Description
In this problem, you have to analyze a particular sorting algorithm. The algorithm processes a sequence of n distinct integers by swapping two adjacent sequence elements until the sequence is sorted in ascending order. For the input sequence
9 1 0 5 4 ,
Ultra-QuickSort produces the output
0 1 4 5 9 .
Your task is to determine how many swap operations Ultra-QuickSort needs to perform in order to sort a given input sequence.
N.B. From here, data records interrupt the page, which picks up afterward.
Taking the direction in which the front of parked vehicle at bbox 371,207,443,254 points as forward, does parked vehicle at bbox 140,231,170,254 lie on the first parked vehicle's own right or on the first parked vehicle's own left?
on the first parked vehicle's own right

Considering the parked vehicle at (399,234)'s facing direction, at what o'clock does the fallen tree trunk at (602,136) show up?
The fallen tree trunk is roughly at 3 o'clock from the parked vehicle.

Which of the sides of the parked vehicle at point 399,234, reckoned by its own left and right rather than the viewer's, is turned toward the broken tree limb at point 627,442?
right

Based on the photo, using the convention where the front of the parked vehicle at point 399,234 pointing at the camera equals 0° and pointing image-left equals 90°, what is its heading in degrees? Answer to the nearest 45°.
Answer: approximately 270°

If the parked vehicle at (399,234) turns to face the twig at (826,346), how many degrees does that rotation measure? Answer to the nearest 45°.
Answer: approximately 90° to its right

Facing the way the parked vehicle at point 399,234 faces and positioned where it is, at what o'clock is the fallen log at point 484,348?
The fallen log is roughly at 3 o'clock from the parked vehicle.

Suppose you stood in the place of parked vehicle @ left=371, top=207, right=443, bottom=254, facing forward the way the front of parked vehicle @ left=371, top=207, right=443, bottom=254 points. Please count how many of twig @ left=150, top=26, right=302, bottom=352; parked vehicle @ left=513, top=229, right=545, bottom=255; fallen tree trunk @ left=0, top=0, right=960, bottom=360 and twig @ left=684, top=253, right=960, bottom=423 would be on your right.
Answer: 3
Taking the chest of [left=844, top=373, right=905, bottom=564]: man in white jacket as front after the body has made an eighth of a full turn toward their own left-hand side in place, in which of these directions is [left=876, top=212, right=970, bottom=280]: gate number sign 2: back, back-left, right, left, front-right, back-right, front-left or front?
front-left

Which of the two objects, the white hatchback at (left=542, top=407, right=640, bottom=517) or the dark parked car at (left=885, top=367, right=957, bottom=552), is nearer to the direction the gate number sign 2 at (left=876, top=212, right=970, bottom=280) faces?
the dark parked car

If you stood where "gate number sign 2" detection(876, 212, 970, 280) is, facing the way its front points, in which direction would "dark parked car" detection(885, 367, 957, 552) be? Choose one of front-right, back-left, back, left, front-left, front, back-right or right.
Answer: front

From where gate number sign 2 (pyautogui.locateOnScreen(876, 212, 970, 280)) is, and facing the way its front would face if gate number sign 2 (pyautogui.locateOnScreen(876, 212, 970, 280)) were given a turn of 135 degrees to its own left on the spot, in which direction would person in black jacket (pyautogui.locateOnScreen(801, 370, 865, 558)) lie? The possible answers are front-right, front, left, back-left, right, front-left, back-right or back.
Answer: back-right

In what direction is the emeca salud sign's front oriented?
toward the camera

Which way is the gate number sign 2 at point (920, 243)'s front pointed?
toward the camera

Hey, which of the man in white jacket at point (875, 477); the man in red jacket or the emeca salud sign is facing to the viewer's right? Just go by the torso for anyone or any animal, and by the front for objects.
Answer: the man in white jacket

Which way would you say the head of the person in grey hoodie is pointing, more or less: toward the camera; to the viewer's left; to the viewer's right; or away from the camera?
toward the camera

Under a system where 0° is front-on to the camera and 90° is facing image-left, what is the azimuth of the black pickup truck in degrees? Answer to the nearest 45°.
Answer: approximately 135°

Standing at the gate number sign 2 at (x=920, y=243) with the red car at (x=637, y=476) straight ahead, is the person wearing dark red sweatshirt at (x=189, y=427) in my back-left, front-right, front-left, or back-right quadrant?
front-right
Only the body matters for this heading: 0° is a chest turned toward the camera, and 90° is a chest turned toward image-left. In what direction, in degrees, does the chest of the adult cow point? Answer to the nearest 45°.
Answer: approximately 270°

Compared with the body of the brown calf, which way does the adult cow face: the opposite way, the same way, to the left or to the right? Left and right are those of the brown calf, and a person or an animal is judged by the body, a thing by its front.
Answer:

Ultra-QuickSort produces the output
Your task is to determine how many swap operations Ultra-QuickSort needs to perform in order to sort a given input sequence.
Input
The input contains several test cases. Every test case begins with a line that contains a single integer n < 500,000 -- the length of the input sequence. Each of the the following n lines contains a single integer 0 ≤ a[i] ≤ 999,999,999, the i-th input sequence element. Input is terminated by a sequence of length n = 0. This sequence must not be processed.
Output
For every input sequence, your program prints a single line containing an integer number op, the minimum number of swap operations necessary to sort the given input sequence.
Sample Input
5
9
1
0
5
4
3
1
2
3
0
Sample Output
6
0
此题就是要求逆序数,所以用归本排序较好。
#include<iostream>
using namespace std;
long long cnt;
void merge(int array[],int left,int mid,int right)
{
int* temp=new int[right-left+1];
int i,j,p;
for(i=left,j=mid+1,p=0;i<=mid&&j<=right;p++)
{
if(array[i]<=array[j])temp[p]=array[i++];
else
{
temp[p]=array[j++];cnt+=(mid-i+1);
}
}
while(i<=mid)temp[p++]=array[i++];
while(j<=right)temp[p++]=array[j++];
for(i=left,p=0;i<=right;i++)array[i]=temp[p++];
delete temp;
}
void mergesort(int array[],int left,int right)
{
if(left==right)array[left]=array[right];
else
{
int mid=(left+right)/2;
mergesort(array,left,mid);
mergesort(array,mid+1,right);
merge(array,left,mid,right);
}
}
int main()
{
int n,array[500005];
while(cin>>n,n)
{
cnt=0;
for(int i=0;i<n;i++)
cin>>array[i];
mergesort(array,0,n-1);
cout<<cnt<<endl;
}
return 0;
}